Rape is not legal and never will be. There are loads of people in jail for rape following successful convictions for the offence.
I agree that a 2% conviction rate is awful, but if we have a stand point in law of 'proving beyond reasonable doubt' I'm not sure how this conviction rate can be effectively elevated to a much higher percentage.
Your second paragraph directly contradicts the first. 'A 2% conviction rate is awful'. Your words. I would agree.
Directly above that you write 'there are loads of people in jail for rape following successful conviction'.
No, there are not. That's precisely the point I raised, the point with which you are apparently in direct agreement. So, which is it?
Incidentally, the precise words I used were de facto legal. I never said rape was legal. That's your own inventive spin.
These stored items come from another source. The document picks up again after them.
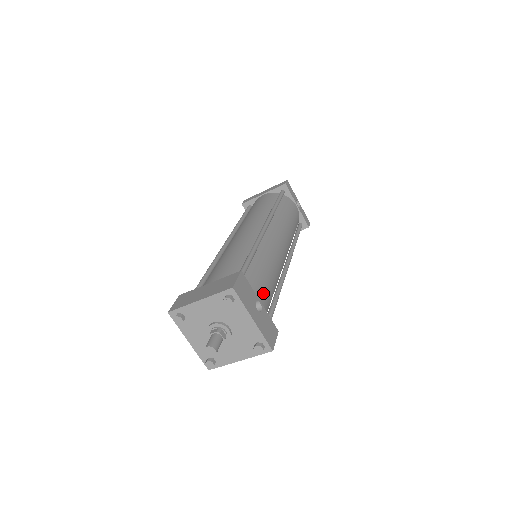
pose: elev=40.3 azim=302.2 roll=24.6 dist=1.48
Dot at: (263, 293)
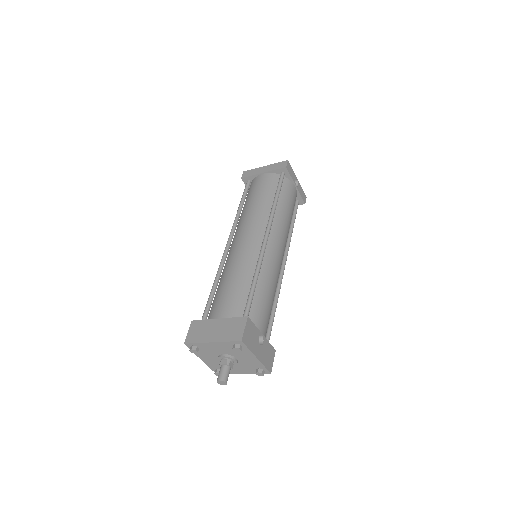
Dot at: (264, 321)
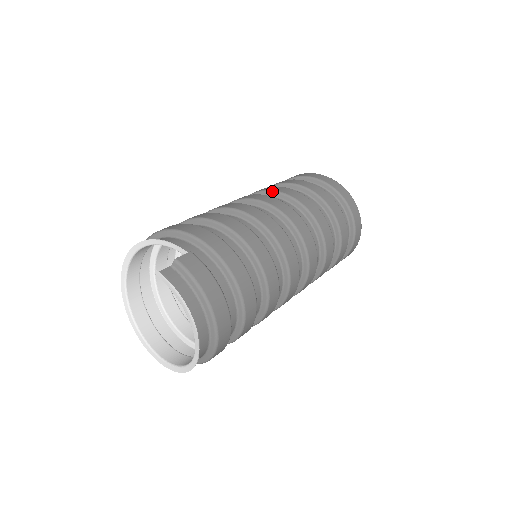
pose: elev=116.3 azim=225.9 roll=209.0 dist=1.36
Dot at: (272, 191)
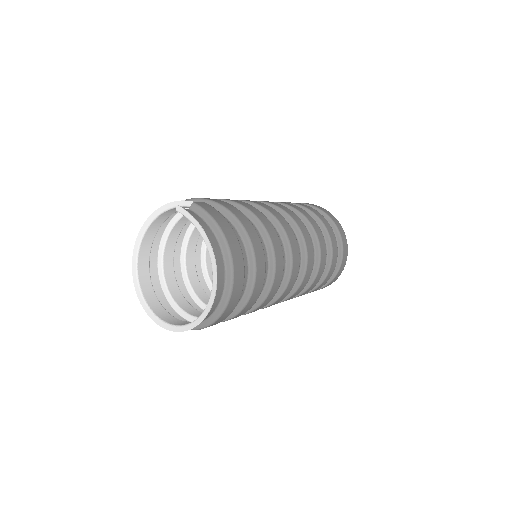
Dot at: occluded
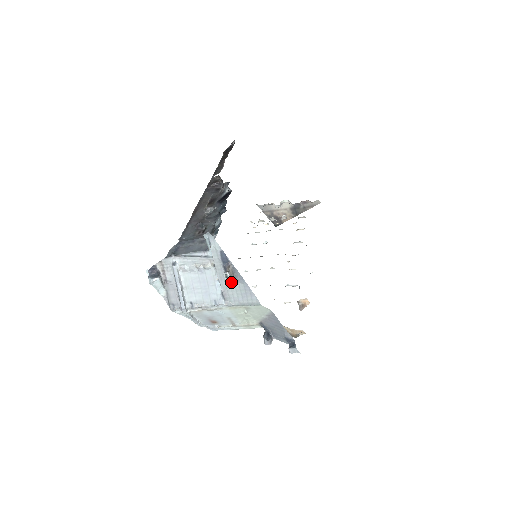
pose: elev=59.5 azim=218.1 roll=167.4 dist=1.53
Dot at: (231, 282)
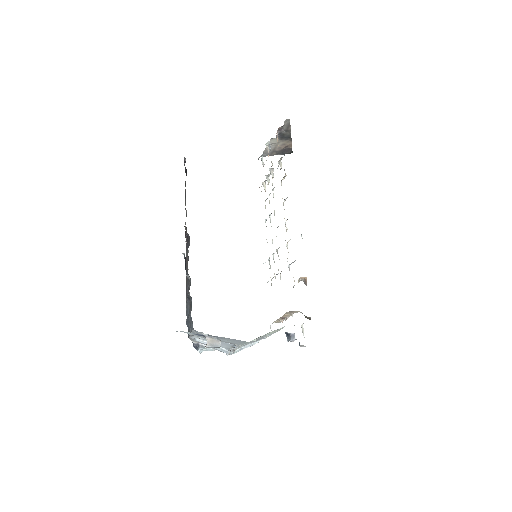
Dot at: (216, 347)
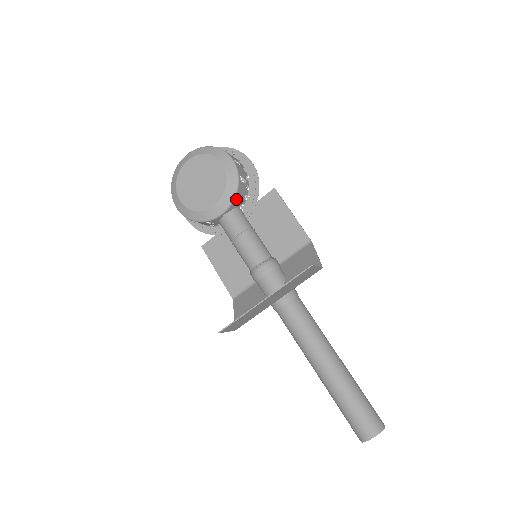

Rape is a serious crime. Beyond reasonable doubt rather than a balance of probabilities is therefore a reasonable bench mark. What I thoroughly despise is the way the crime of rape is tried in court. The victim was wearing a thong. There was an exchange of text messages (as if that disqualifies her from saying 'no' at any point). You should try reading some of the threads on this site posted by victims of rape, on which patriarchy has done such a serious number that they're not even sure what they've suffered qualifies as rape, or that the benchmark must be low because other women have suffered worse.
Character assassinations on women in court are fair game during rape trials. If the defendant is guilty of similar, prior convictions, the jury is not allowed to know.
The truth is that the system is twisted, misogynistic, and stacked against women from the very first. And that's allowing for the vanishingly few cases that ever make it into a courtroom in the first place. It's woeful. It's inadequate. It needs addressing. And it's not just about supporting victims: it's about obtaining justice for them.
The fact that you apparently see it otherwise shows much about why women don't trust the police, and also shines a bright spotlight on the kind of misogynistic attitudes which pervade so many constabularies. Thank you for illuminating this.